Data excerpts

══════════

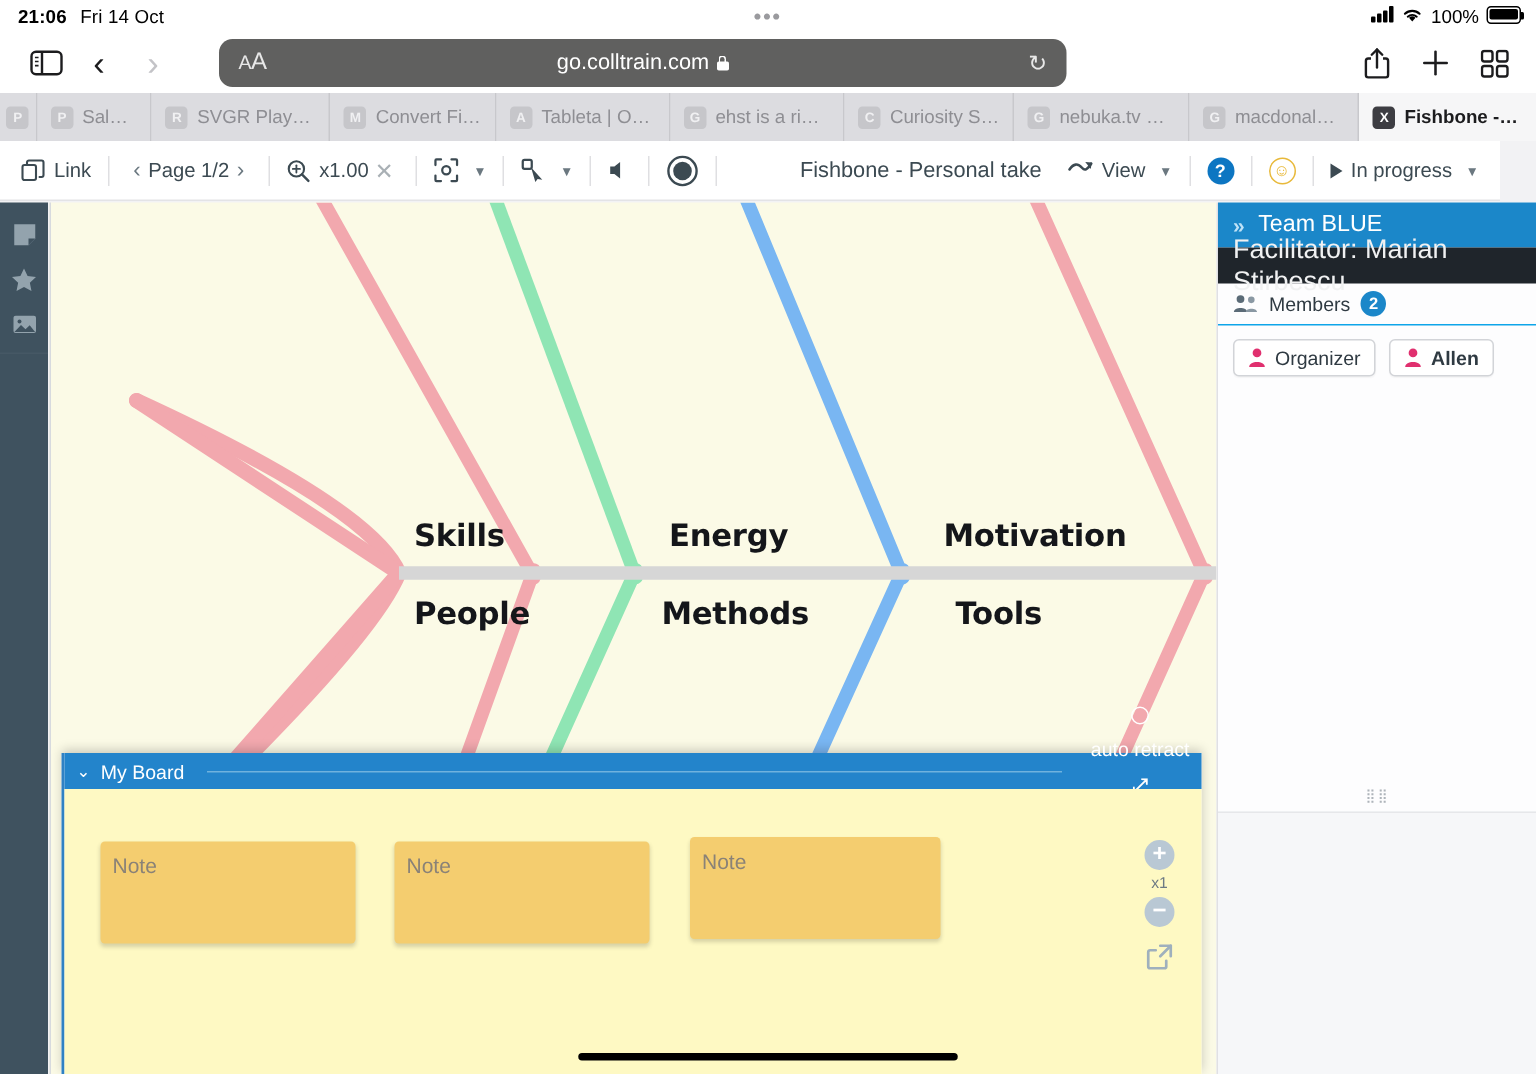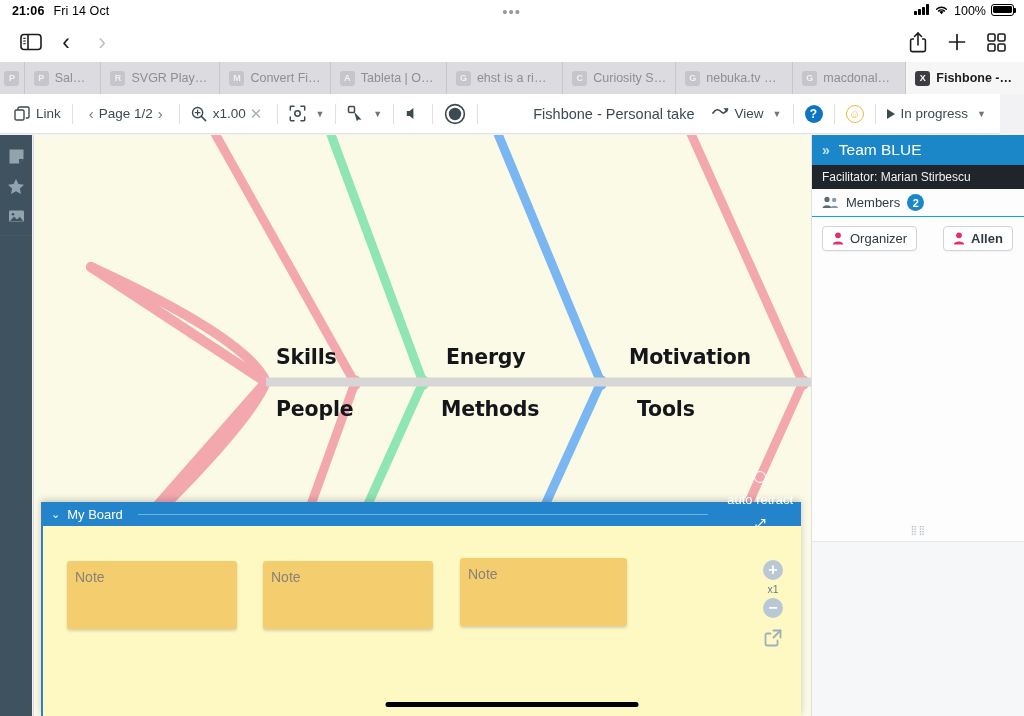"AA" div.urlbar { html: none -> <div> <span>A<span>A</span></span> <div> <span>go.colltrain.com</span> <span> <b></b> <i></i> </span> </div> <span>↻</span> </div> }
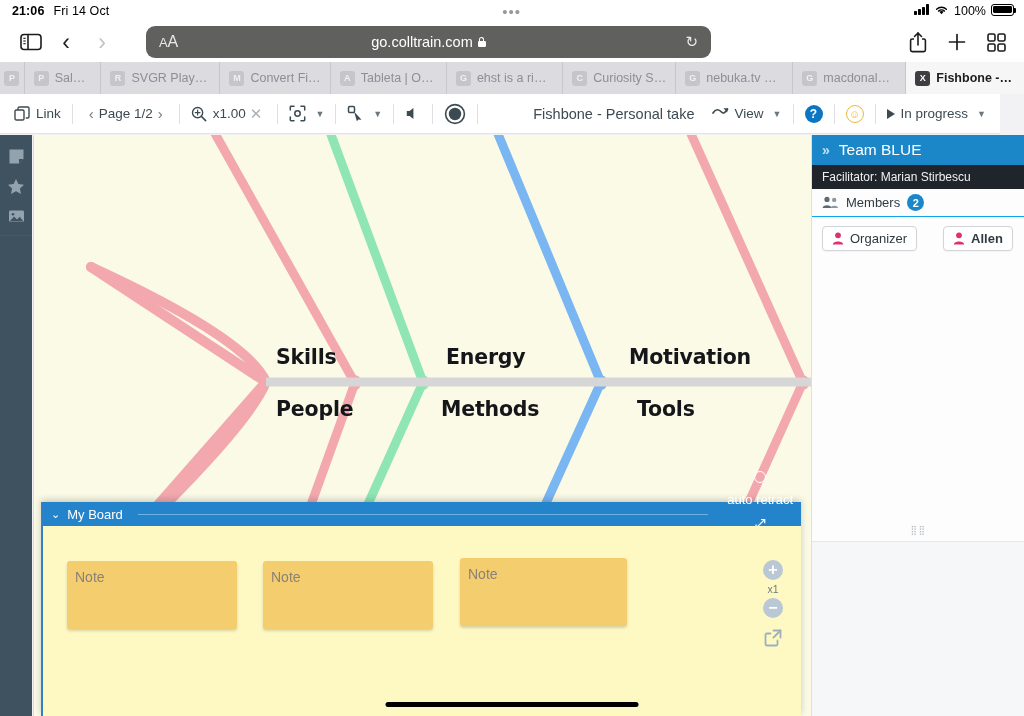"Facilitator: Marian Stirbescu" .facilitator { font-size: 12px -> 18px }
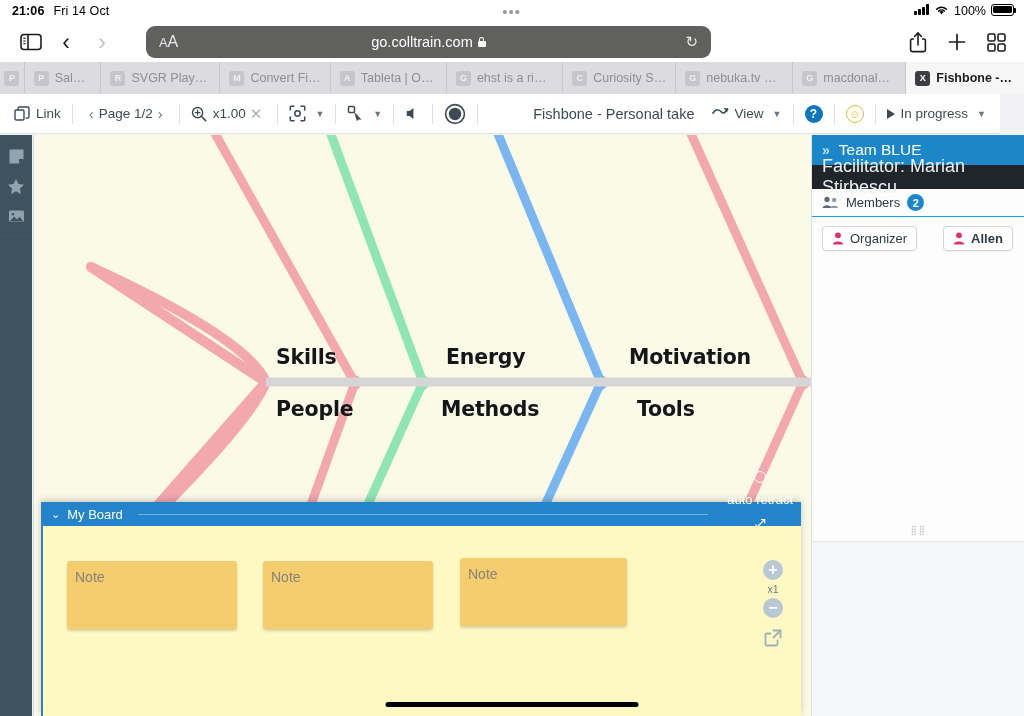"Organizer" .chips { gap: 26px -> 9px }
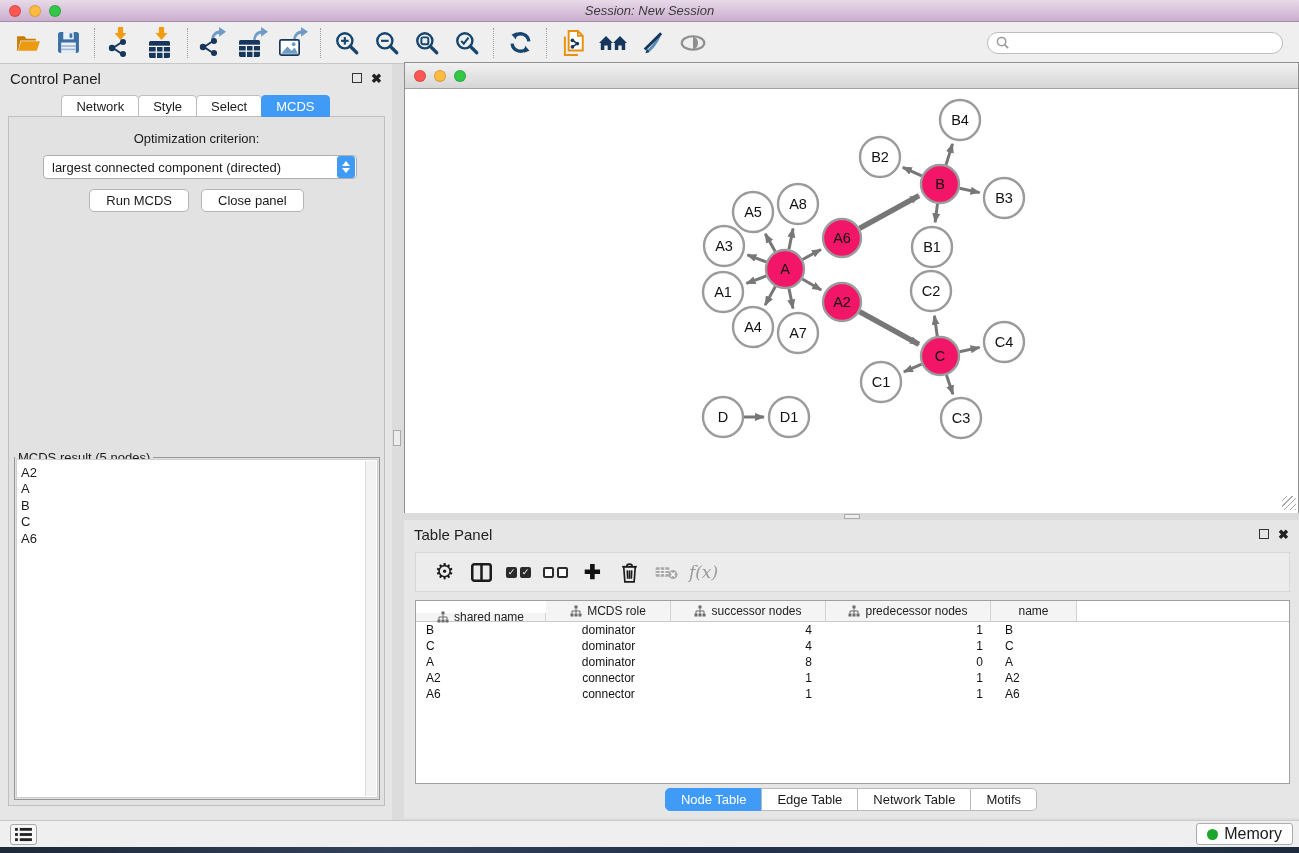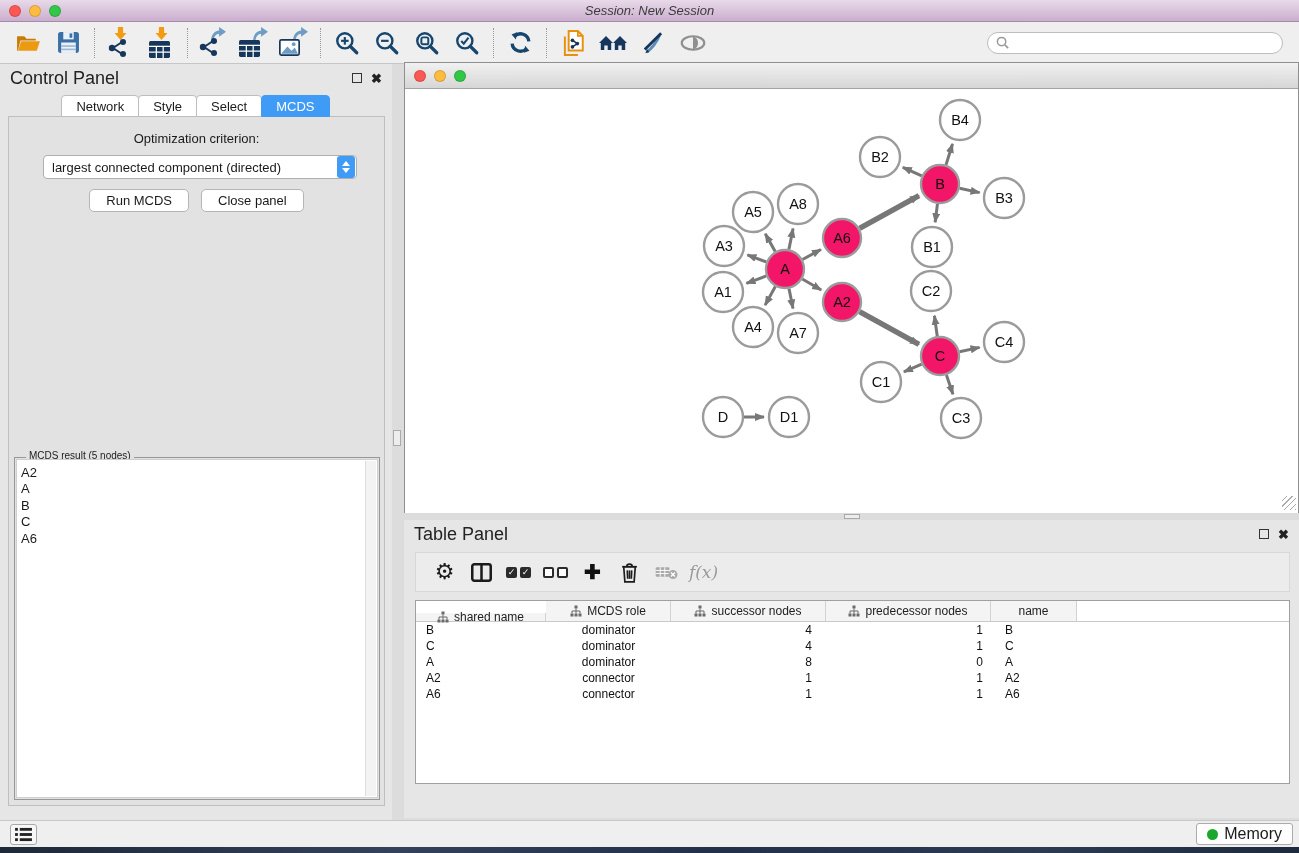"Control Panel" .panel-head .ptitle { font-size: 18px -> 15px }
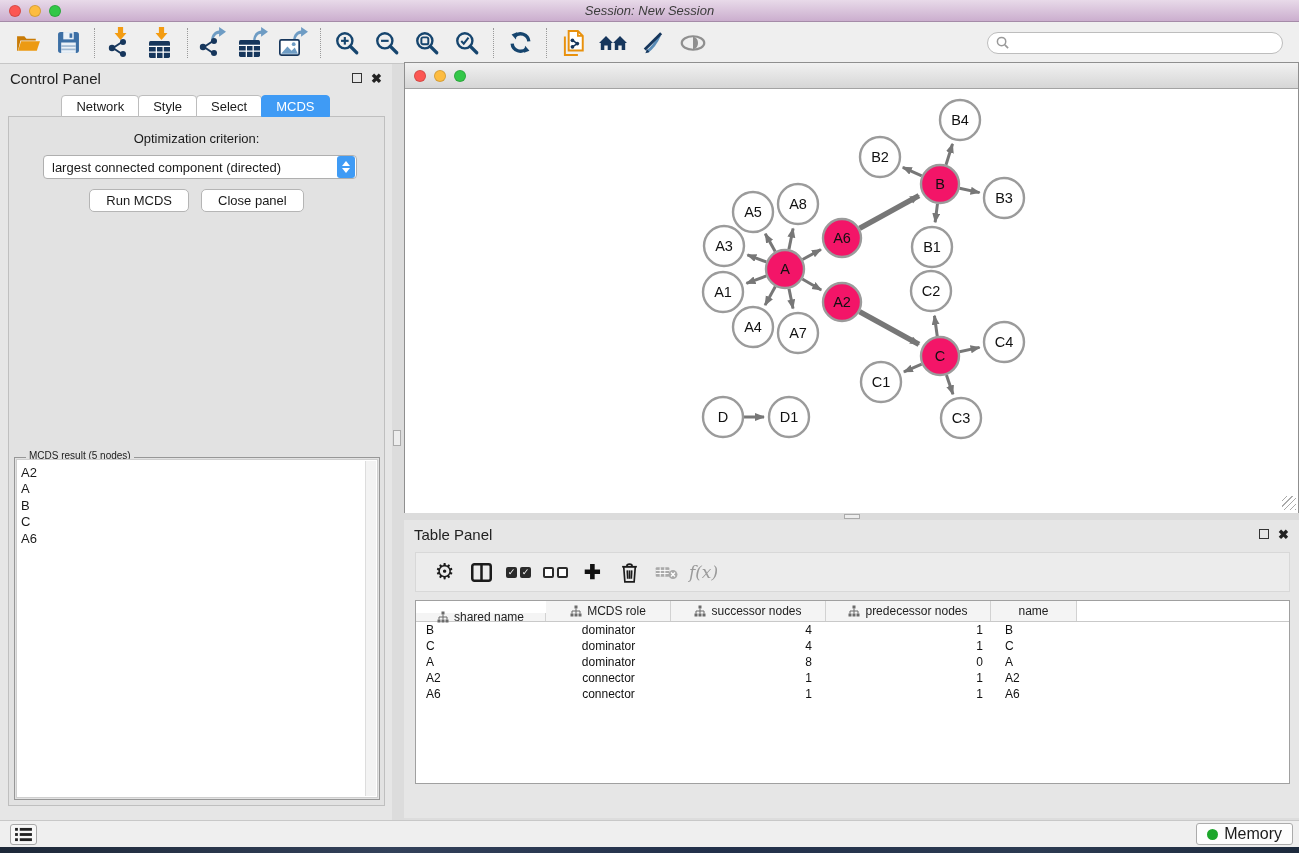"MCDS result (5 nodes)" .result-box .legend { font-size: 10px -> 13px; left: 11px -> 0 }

══════════

■ Exercise objective: Pictures excluded, repeat the records exactly from their opening line through the line containing "font-size: 12px ->".

■ Your solution:
"AA" div.urlbar { html: none -> <div> <span>A<span>A</span></span> <div> <span>go.colltrain.com</span> <span> <b></b> <i></i> </span> </div> <span>↻</span> </div> }
"Facilitator: Marian Stirbescu" .facilitator { font-size: 12px -> 18px }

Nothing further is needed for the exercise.